On pourrait même aller jusqu’à considérer que les personnes non autistes proches des personnes autistes ont moins d’autorité épistémique que les personnes autistes elles-mêmes et que ce que Kendler et Hacking appellent la « science ». L’autorité épistémique est censée désigner les personnes en position d’autorité, donc celles qui ont une certaine connaissance dans un certain domaine, en l’occurrence celles qui peuvent fournir des vérités sur un sujet grâce à un grand nombre de preuves et à un raisonnement solide.[10] S’il est courant de penser que les expert·e·s dans le cas des différences cognitives ou des pathologies sont les clinicien·ne·s ou les chercheur·e·s de diverses disciplines scientifiques qui étudient le phénomène, les personnes autistes elles-mêmes ont une perspective subjective au premier chef de ce que cela signifie d’être autiste. Ce point de vue confère une perspective à laquelle la science n’a pas accès. Les personnes qui ne sont ni autistes ni expertes du fait de leur profession ont ainsi un point de vue de personne tierce, qui s’apparente peut-être davantage à une perspective scientifique (selon l’expertise acquise grâce à leurs liens avec des personnes autistes) qu’à un point de vue de personne concernée par cette réalité. En effet, ielles représentent une perspective non subjective. Les auteurs ne tiennent pas compte de cette possibilité. Il semble pour le moins étrange du point de vue de l’autorité épistémique de regrouper les personnes autistes et les personnes qui leur sont liées dans une catégorie indifférenciée.

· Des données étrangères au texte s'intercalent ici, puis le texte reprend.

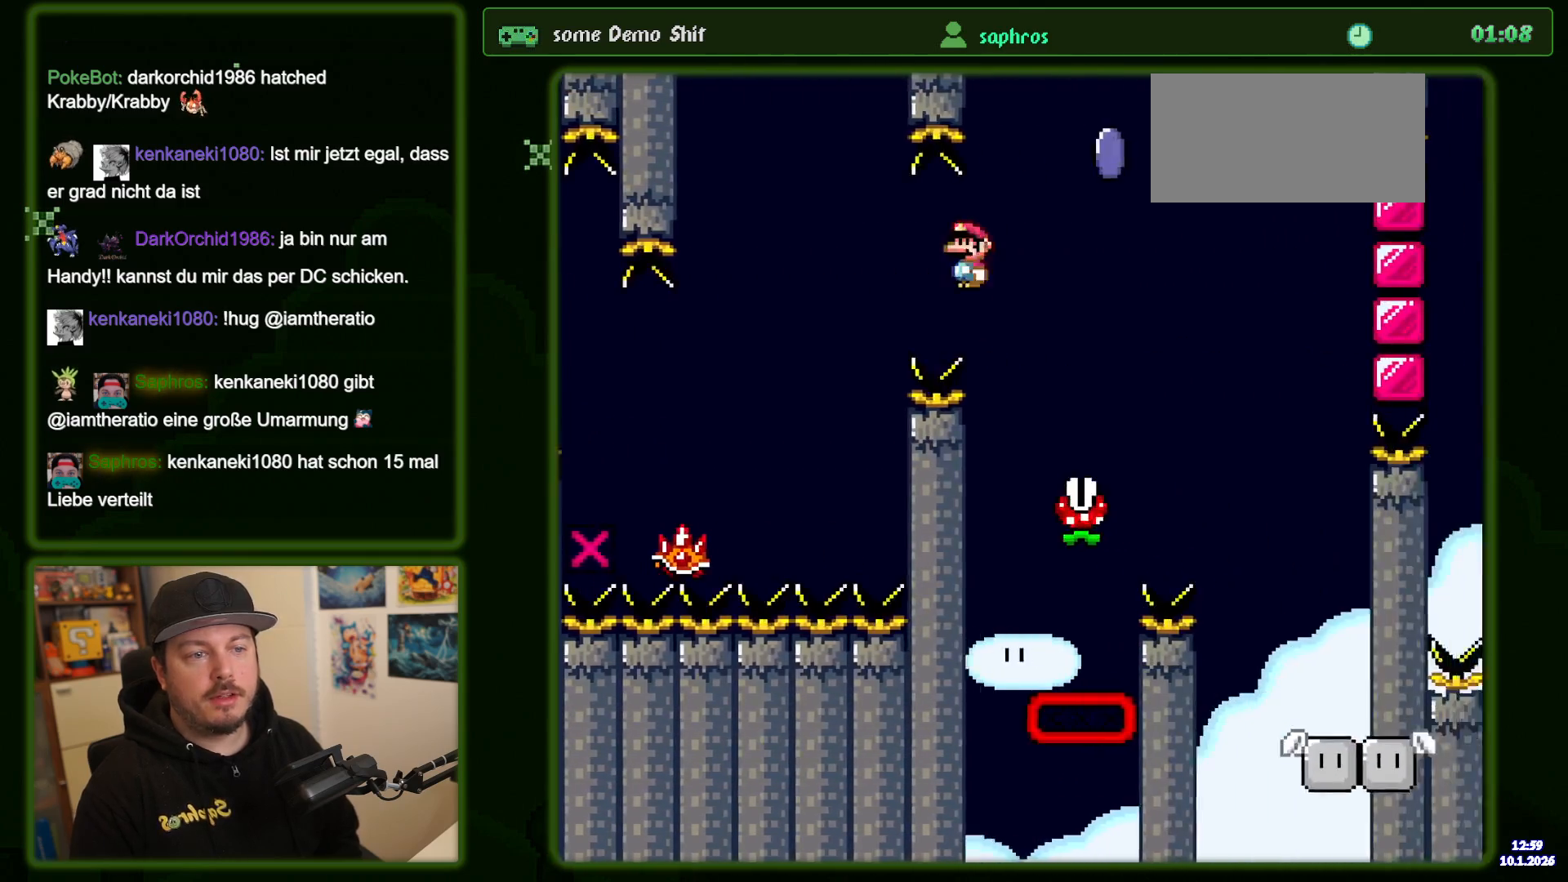
{"dt_ms": 500, "buttons": ["A", "X", "DPAD_RIGHT"], "events": [[34, "A", "up"], [117, "DPAD_RIGHT", "up"], [134, "A", "down"], [167, "DPAD_LEFT", "down"], [284, "DPAD_LEFT", "up"], [384, "DPAD_RIGHT", "down"]]}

Cette question a également des conséquences éthiques et notamment en matière de justice épistémique qu’il conviendrait de mentionner pour justifier l’emploi d’une telle catégorie (les « p-c-a »). L’« injustice épistémique » est un terme proposé par Miranda Fricker[11] pour désigner un tort fait à quelqu’un et causé par une personne en sa qualité de sujet connaissant ou de sujet épistémique. Les personnes autistes peuvent subir de l’injustice dite « testimoniale » : un type d’injustice épistémique consistant à ne pas reconnaître une certaine expérience comme légitime ou significative, en raison de dynamiques de pouvoir systémiques (sociales, intellectuelles, culturelles). L’absence d’une prise en considération de la perspective des personnes concernées — par exemple des témoignages des personnes autistes elles-mêmes pour comprendre l’autisme — est une forme d’injustice testimoniale. Considérer leurs voix dans une catégorie comprenant aussi les proches est une forme d’injustice testimoniale : en effet, le terme « p-c-a » empêche la prise en considération de l’expérience en tant que telle des personnes autistes, c’est-à-dire la perspective attachée à l’expérience elle-même et à même de décrire un vécu et un ensemble de ressentis auxquels les non-autistes, qu’ielles soient des proches ou des scientifiques, n’ont pas accès.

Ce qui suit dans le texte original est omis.